Gods and Goddesses
Indu Kush
India
Hindu (Puranic)
Kama(Deva) (desire)

ORIGIN: Hindu (Puranic)

TYPE: God of carnal love

KNOWN PERIOD OF WORSHIP: Circa 1000 BCE, and probably earlier, until present.

SYNONYMS: Kama; Manmatha; Ananga

CENTER(S) OF CULT: Various

ART REFERENCES: stone and metal sculptures, reliefs.

LITERARY SOURCES: Ramayana Epic and various Puranic texts.
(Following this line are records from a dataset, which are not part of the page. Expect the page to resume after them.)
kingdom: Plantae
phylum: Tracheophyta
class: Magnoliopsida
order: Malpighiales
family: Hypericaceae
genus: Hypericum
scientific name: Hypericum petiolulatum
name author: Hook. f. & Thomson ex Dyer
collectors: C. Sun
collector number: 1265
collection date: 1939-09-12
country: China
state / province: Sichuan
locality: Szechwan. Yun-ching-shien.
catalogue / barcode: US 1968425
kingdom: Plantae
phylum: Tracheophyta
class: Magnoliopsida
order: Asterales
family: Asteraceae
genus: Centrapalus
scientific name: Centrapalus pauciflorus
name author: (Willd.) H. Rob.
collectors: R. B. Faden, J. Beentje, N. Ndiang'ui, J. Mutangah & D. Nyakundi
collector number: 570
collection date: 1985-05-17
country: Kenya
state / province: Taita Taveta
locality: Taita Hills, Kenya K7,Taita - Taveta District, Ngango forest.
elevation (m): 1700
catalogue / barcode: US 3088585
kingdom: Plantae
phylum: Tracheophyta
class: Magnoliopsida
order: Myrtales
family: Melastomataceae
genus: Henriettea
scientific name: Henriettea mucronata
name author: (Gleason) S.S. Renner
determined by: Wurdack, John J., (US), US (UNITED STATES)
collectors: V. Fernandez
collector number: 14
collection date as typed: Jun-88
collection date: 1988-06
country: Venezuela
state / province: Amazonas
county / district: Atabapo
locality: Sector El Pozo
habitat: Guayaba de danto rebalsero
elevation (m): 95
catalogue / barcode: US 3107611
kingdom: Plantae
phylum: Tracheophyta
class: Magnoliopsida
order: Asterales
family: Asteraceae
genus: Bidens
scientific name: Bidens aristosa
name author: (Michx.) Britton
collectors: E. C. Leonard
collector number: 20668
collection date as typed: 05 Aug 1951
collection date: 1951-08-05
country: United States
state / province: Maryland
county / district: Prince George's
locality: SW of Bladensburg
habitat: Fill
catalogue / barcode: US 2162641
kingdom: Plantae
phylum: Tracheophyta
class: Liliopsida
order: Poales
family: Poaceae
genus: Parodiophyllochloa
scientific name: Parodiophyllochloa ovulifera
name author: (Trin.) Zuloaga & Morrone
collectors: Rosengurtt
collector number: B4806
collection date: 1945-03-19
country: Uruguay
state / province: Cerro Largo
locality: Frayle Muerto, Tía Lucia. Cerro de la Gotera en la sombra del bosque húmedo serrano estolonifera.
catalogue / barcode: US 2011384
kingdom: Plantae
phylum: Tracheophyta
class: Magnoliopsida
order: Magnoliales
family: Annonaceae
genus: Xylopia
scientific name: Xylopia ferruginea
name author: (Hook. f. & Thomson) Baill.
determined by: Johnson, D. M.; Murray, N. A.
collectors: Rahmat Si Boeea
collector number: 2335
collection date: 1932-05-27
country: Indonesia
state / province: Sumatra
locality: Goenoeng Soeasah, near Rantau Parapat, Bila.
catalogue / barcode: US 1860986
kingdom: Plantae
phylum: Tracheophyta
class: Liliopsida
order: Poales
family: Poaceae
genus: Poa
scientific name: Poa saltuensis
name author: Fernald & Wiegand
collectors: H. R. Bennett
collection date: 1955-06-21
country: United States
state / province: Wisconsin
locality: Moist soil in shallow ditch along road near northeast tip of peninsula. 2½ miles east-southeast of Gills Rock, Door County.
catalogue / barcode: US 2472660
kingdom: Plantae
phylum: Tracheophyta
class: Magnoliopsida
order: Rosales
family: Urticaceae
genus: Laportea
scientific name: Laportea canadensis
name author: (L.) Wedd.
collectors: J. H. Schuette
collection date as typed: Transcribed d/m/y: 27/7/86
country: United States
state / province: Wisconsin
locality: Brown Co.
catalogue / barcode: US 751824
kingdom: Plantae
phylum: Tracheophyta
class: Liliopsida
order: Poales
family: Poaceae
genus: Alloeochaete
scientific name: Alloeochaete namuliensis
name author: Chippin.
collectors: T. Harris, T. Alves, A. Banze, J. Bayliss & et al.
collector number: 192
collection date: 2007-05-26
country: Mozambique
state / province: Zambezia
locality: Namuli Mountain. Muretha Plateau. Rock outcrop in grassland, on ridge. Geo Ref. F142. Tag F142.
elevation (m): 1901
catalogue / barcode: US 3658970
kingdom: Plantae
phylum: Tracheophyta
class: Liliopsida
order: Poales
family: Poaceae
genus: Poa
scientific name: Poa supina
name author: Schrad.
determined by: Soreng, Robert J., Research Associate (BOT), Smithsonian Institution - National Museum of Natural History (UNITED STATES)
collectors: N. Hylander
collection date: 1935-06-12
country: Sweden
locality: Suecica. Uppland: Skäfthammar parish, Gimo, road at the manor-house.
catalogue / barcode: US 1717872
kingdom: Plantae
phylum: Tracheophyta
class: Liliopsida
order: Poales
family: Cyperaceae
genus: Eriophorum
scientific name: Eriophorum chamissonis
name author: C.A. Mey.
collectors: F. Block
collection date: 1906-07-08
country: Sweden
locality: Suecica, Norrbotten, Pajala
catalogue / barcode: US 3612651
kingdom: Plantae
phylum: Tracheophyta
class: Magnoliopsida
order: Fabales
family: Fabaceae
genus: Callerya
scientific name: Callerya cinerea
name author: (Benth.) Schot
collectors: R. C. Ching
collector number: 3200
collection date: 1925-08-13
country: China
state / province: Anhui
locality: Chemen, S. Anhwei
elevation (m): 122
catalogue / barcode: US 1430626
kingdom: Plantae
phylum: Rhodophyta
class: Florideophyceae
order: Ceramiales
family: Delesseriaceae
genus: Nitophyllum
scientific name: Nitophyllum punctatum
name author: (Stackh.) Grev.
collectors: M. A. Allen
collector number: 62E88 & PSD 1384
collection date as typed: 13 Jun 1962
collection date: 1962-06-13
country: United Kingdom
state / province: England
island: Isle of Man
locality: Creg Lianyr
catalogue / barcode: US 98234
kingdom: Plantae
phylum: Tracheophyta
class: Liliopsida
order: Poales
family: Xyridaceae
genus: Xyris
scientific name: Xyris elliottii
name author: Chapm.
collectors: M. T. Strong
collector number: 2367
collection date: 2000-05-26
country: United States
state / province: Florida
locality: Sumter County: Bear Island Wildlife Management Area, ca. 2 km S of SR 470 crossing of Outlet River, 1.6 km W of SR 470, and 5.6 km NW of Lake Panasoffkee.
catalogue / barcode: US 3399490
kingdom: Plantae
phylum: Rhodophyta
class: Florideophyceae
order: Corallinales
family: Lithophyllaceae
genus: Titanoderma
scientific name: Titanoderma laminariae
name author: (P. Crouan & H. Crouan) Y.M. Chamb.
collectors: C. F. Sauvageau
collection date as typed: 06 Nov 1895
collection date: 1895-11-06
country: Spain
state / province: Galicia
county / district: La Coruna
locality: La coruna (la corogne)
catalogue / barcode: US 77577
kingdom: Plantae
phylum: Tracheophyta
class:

INFORMATION: As god of love Kamadeva stimulates physical desire. The son of Visnu and Laksmi, or of their reincarnations Krsna and Rukmini, in which instance he is titled Kama. An alternative legendary beginning accounts that he rose from the heart of the creator god Brahma. His chief ally is the god of spring, Vasanta, his principal consort is the goddess of affection, Rati, and he is attended by a band of nymphs, the Apsaras. Kamadeva is depicted as a youthful god with green or red skin, decked with ornaments and flowers, armed with a bow of sugar cane, strung with a line of honey bees, and arrows tipped with a flower. He may be three-eyed and three-headed and frequently rides on a parrot.
The consorts of Kamadeva are the goddesses Rati and Priti. Legend accounts the Kamadeva met his death at the hands of Siva, who incinerated him with flames from his middle eye. Kamadeva had inadvertantly wounded the meditating god with one of his shafts of desire and had caused him to fall in love with Parvati. The epithet Ananga (bodiless) is applied to Kamadeva in this context. Kamadeva is reincarnated as Pradyumna, the son of Krsna. The god it invoked particularly when a bride-to-be departs from her family home.